Start of Records provided

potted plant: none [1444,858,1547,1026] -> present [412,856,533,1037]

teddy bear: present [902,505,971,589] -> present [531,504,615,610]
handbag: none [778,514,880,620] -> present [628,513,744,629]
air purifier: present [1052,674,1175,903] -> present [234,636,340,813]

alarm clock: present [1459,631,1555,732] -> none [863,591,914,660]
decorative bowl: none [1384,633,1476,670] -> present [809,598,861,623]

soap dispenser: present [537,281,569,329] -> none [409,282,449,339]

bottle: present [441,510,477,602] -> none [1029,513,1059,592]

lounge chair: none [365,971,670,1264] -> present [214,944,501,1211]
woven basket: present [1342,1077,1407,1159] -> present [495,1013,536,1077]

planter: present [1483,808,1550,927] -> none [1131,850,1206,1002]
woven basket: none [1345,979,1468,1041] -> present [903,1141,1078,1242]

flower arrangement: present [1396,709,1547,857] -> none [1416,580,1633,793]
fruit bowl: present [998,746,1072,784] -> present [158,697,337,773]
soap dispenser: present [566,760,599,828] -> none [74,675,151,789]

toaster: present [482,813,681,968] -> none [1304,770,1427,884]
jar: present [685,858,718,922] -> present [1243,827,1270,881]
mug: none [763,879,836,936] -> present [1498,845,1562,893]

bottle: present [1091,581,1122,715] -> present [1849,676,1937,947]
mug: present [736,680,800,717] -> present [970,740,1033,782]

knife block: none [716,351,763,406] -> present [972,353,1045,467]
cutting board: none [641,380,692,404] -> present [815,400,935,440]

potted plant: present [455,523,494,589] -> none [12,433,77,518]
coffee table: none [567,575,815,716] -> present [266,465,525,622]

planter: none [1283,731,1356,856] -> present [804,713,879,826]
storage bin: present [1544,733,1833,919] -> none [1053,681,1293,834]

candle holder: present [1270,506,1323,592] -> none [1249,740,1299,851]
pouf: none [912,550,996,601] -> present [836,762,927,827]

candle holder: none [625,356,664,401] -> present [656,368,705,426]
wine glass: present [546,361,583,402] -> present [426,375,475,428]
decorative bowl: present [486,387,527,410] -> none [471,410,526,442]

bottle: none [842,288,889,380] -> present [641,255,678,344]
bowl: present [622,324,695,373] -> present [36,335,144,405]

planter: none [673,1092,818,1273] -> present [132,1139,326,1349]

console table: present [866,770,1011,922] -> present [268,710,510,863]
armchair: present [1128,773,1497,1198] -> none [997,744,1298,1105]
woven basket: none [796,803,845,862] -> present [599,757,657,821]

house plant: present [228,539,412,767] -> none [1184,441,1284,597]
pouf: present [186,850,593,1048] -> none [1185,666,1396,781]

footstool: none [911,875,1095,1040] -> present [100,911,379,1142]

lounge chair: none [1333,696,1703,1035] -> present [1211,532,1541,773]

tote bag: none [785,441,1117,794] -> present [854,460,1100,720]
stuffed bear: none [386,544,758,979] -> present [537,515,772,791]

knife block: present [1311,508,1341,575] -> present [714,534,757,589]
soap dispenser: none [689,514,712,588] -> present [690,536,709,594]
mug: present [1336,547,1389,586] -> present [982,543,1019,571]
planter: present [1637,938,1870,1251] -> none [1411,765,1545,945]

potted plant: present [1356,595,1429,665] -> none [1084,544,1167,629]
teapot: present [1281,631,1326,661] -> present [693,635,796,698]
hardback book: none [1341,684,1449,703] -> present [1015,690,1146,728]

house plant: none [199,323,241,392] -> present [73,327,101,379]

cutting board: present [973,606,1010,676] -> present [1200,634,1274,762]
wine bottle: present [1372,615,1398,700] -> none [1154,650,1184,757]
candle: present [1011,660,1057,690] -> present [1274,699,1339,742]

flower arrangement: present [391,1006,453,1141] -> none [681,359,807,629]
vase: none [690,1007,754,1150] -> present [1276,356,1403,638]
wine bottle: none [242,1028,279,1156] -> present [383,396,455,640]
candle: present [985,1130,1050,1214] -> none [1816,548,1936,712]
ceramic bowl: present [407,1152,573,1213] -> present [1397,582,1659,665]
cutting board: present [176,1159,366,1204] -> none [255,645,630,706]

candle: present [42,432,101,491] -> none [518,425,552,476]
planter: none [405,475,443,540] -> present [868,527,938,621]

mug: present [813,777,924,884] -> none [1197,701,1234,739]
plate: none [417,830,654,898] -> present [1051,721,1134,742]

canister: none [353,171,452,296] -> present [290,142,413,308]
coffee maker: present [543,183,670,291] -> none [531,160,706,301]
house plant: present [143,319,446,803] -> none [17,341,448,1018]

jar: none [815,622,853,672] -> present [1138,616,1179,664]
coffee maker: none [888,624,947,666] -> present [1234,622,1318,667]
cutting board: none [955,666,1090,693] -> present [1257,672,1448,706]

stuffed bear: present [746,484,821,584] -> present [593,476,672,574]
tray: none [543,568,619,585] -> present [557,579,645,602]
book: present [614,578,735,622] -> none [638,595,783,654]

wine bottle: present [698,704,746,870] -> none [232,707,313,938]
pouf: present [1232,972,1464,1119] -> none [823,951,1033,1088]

End of Records provided

Give every entry back exactly as it was written above.

potted plant: none [1444,858,1547,1026] -> present [412,856,533,1037]

teddy bear: present [902,505,971,589] -> present [531,504,615,610]
handbag: none [778,514,880,620] -> present [628,513,744,629]
air purifier: present [1052,674,1175,903] -> present [234,636,340,813]

alarm clock: present [1459,631,1555,732] -> none [863,591,914,660]
decorative bowl: none [1384,633,1476,670] -> present [809,598,861,623]

soap dispenser: present [537,281,569,329] -> none [409,282,449,339]

bottle: present [441,510,477,602] -> none [1029,513,1059,592]

lounge chair: none [365,971,670,1264] -> present [214,944,501,1211]
woven basket: present [1342,1077,1407,1159] -> present [495,1013,536,1077]

planter: present [1483,808,1550,927] -> none [1131,850,1206,1002]
woven basket: none [1345,979,1468,1041] -> present [903,1141,1078,1242]

flower arrangement: present [1396,709,1547,857] -> none [1416,580,1633,793]
fruit bowl: present [998,746,1072,784] -> present [158,697,337,773]
soap dispenser: present [566,760,599,828] -> none [74,675,151,789]

toaster: present [482,813,681,968] -> none [1304,770,1427,884]
jar: present [685,858,718,922] -> present [1243,827,1270,881]
mug: none [763,879,836,936] -> present [1498,845,1562,893]

bottle: present [1091,581,1122,715] -> present [1849,676,1937,947]
mug: present [736,680,800,717] -> present [970,740,1033,782]

knife block: none [716,351,763,406] -> present [972,353,1045,467]
cutting board: none [641,380,692,404] -> present [815,400,935,440]

potted plant: present [455,523,494,589] -> none [12,433,77,518]
coffee table: none [567,575,815,716] -> present [266,465,525,622]

planter: none [1283,731,1356,856] -> present [804,713,879,826]
storage bin: present [1544,733,1833,919] -> none [1053,681,1293,834]

candle holder: present [1270,506,1323,592] -> none [1249,740,1299,851]
pouf: none [912,550,996,601] -> present [836,762,927,827]

candle holder: none [625,356,664,401] -> present [656,368,705,426]
wine glass: present [546,361,583,402] -> present [426,375,475,428]
decorative bowl: present [486,387,527,410] -> none [471,410,526,442]

bottle: none [842,288,889,380] -> present [641,255,678,344]
bowl: present [622,324,695,373] -> present [36,335,144,405]

planter: none [673,1092,818,1273] -> present [132,1139,326,1349]

console table: present [866,770,1011,922] -> present [268,710,510,863]
armchair: present [1128,773,1497,1198] -> none [997,744,1298,1105]
woven basket: none [796,803,845,862] -> present [599,757,657,821]

house plant: present [228,539,412,767] -> none [1184,441,1284,597]
pouf: present [186,850,593,1048] -> none [1185,666,1396,781]

footstool: none [911,875,1095,1040] -> present [100,911,379,1142]

lounge chair: none [1333,696,1703,1035] -> present [1211,532,1541,773]

tote bag: none [785,441,1117,794] -> present [854,460,1100,720]
stuffed bear: none [386,544,758,979] -> present [537,515,772,791]

knife block: present [1311,508,1341,575] -> present [714,534,757,589]
soap dispenser: none [689,514,712,588] -> present [690,536,709,594]
mug: present [1336,547,1389,586] -> present [982,543,1019,571]
planter: present [1637,938,1870,1251] -> none [1411,765,1545,945]

potted plant: present [1356,595,1429,665] -> none [1084,544,1167,629]
teapot: present [1281,631,1326,661] -> present [693,635,796,698]
hardback book: none [1341,684,1449,703] -> present [1015,690,1146,728]

house plant: none [199,323,241,392] -> present [73,327,101,379]

cutting board: present [973,606,1010,676] -> present [1200,634,1274,762]
wine bottle: present [1372,615,1398,700] -> none [1154,650,1184,757]
candle: present [1011,660,1057,690] -> present [1274,699,1339,742]

flower arrangement: present [391,1006,453,1141] -> none [681,359,807,629]
vase: none [690,1007,754,1150] -> present [1276,356,1403,638]
wine bottle: none [242,1028,279,1156] -> present [383,396,455,640]
candle: present [985,1130,1050,1214] -> none [1816,548,1936,712]
ceramic bowl: present [407,1152,573,1213] -> present [1397,582,1659,665]
cutting board: present [176,1159,366,1204] -> none [255,645,630,706]

candle: present [42,432,101,491] -> none [518,425,552,476]
planter: none [405,475,443,540] -> present [868,527,938,621]

mug: present [813,777,924,884] -> none [1197,701,1234,739]
plate: none [417,830,654,898] -> present [1051,721,1134,742]

canister: none [353,171,452,296] -> present [290,142,413,308]
coffee maker: present [543,183,670,291] -> none [531,160,706,301]
house plant: present [143,319,446,803] -> none [17,341,448,1018]

jar: none [815,622,853,672] -> present [1138,616,1179,664]
coffee maker: none [888,624,947,666] -> present [1234,622,1318,667]
cutting board: none [955,666,1090,693] -> present [1257,672,1448,706]

stuffed bear: present [746,484,821,584] -> present [593,476,672,574]
tray: none [543,568,619,585] -> present [557,579,645,602]
book: present [614,578,735,622] -> none [638,595,783,654]

wine bottle: present [698,704,746,870] -> none [232,707,313,938]
pouf: present [1232,972,1464,1119] -> none [823,951,1033,1088]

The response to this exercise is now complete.